There's probably a twelve-step program available somewhere.

------
* I've worked for Shell Oil, Western Geophysical, and Petroleum Information.


From: Anonymous on
In article <fO2dnf57BobeA2nXnZ2dnUVZ_vadnZ2d(a)earthlink.com>,
HeyBub <heybub(a)NOSPAMgmail.com> wrote:
>tlmfru wrote:
>> HeyBub <heybub(a)NOSPAMgmail.com> wrote in message news:8M-> If you're
>> worried that a Microsoft monopoly will gouge the consumer, don't.
>>> In virtually every case, a free-market monopoly is good for the
>>> consumer!
>>
>> You can't possibly be serious! Hasn't Microsoft been fined 1.5
>> billion euros for anti-competitive behaviour? And haven't they just
>> been enjoined from selling WORD because they've infringed upon a a
>> patent for XML?
>
>Yes, Microsoft got pounded by the European courts.
>
>But look at your claim: "... anti-competitive behavior." That's not
>anti-CONSUMER behavior. MS got flogged for including a media player with XP
>to the competitive disadvantage of other companies that wanted to SELL a
>media player. From the consumer's perspective, FREE is better than PAID.

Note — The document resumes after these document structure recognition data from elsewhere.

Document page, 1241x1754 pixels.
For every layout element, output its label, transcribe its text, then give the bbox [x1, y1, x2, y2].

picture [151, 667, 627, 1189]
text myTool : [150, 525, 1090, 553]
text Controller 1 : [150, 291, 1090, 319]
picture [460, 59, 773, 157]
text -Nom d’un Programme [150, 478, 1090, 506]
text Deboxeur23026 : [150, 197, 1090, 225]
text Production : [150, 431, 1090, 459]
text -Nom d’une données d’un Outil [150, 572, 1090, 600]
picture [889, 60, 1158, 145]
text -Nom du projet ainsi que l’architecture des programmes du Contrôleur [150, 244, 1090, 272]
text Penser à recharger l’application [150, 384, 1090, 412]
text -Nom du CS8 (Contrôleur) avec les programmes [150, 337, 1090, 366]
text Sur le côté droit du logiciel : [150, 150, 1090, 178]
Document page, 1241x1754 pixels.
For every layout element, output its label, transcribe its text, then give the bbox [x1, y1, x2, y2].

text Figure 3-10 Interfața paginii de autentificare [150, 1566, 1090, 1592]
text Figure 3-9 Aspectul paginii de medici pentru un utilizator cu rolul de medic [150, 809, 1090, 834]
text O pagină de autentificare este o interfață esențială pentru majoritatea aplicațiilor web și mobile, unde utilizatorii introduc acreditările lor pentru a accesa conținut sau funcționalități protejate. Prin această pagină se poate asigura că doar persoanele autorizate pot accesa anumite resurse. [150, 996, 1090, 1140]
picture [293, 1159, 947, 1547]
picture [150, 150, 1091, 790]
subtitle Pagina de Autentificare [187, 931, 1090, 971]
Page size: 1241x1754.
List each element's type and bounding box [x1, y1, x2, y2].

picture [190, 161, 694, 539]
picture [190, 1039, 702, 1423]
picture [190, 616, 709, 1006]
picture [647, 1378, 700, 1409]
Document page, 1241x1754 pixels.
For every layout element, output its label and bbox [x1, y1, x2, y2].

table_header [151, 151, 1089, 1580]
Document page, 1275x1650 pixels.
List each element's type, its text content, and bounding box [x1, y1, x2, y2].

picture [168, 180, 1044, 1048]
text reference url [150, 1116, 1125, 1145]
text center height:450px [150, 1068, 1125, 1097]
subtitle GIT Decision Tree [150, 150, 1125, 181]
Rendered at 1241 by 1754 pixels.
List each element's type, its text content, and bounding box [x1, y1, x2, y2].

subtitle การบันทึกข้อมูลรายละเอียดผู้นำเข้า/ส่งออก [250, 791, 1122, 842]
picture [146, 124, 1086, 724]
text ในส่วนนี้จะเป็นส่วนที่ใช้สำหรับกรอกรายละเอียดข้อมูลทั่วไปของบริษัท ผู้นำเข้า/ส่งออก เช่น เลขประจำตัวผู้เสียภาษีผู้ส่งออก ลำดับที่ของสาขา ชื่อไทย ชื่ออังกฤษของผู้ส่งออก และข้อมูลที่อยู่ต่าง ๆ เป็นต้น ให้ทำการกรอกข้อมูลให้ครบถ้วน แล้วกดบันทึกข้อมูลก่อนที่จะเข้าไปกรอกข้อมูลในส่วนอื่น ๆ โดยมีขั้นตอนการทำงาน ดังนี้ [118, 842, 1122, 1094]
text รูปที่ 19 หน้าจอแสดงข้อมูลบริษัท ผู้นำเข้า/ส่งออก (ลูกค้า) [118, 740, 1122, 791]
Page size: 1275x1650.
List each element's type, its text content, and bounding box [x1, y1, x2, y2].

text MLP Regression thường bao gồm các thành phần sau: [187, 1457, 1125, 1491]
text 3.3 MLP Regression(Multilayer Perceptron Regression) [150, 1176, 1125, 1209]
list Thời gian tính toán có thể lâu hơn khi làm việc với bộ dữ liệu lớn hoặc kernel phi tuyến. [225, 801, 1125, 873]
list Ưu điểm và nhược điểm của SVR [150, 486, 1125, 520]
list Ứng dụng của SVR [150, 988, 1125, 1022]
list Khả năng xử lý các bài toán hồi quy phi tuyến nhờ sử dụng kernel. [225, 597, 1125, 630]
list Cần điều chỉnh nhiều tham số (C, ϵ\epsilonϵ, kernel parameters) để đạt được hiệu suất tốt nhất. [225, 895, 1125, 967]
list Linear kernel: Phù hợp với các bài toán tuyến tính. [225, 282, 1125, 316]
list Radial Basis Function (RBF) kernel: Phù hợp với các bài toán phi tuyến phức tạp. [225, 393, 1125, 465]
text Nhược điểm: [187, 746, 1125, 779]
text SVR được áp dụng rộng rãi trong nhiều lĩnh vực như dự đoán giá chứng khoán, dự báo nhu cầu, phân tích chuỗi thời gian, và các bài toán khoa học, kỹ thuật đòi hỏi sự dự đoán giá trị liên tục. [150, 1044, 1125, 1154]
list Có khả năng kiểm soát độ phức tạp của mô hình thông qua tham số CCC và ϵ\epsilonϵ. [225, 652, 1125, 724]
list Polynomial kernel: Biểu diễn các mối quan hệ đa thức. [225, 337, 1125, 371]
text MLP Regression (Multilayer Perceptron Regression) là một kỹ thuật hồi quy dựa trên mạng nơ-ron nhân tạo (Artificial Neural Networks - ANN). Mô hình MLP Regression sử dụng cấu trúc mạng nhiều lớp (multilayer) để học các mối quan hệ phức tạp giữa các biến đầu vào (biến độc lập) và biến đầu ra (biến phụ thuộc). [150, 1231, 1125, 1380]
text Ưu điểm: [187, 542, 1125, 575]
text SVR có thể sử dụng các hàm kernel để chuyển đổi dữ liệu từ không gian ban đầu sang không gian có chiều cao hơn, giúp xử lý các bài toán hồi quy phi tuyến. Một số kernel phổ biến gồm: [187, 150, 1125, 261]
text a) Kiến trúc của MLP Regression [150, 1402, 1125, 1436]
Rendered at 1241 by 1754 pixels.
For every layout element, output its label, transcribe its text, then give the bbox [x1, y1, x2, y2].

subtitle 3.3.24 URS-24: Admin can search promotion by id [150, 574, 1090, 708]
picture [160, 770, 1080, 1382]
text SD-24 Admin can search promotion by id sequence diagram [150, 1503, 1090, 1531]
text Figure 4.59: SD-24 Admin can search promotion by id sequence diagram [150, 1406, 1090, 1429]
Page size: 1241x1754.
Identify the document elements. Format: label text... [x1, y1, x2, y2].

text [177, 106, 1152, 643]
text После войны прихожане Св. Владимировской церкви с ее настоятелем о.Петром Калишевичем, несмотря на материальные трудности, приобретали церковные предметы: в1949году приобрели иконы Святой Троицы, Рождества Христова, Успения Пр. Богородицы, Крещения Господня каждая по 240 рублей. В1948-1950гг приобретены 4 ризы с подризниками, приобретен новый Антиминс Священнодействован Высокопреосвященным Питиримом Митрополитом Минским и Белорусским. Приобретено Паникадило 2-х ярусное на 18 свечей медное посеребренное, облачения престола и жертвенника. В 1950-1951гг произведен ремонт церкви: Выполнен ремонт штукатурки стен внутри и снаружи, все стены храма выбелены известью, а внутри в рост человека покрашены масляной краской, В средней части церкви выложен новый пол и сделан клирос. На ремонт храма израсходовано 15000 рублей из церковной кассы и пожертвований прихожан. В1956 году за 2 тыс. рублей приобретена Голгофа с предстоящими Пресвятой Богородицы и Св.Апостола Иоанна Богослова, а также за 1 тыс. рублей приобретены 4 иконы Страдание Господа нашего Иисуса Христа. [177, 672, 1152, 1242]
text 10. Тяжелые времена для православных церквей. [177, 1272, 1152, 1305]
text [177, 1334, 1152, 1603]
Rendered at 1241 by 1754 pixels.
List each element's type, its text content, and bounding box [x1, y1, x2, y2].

From the consumer's perspective you get what you pay for... see how easy
this is?

>
>As for being prohibited from including XML, there is no way the CONSUMER
>benefits from that sanction.
>
>I stand by my statement: "In virtually every case, a free-market monopoly is
>good for the consumer."

Asserted and responded:'This sounds remarkably like 'a free market is good
because it allows for competition between companies from which the
consumer benefits and leads to a free-market monopoly where no competition
exists and that is the best of all.''

DD
From: DonEstes on
For a "free" COBOL compiler, download from www.cobol-it.com. The
standard version is GPL and unsupported, but the enterprise version
requires a support contract, basically the MySQL and Red Hat model of
open source. It should compile any program that compiles with Micro
Focus, except I'm not sure about the 2002 OO extension. Requires
Microsoft C++ compiler, but that is also free.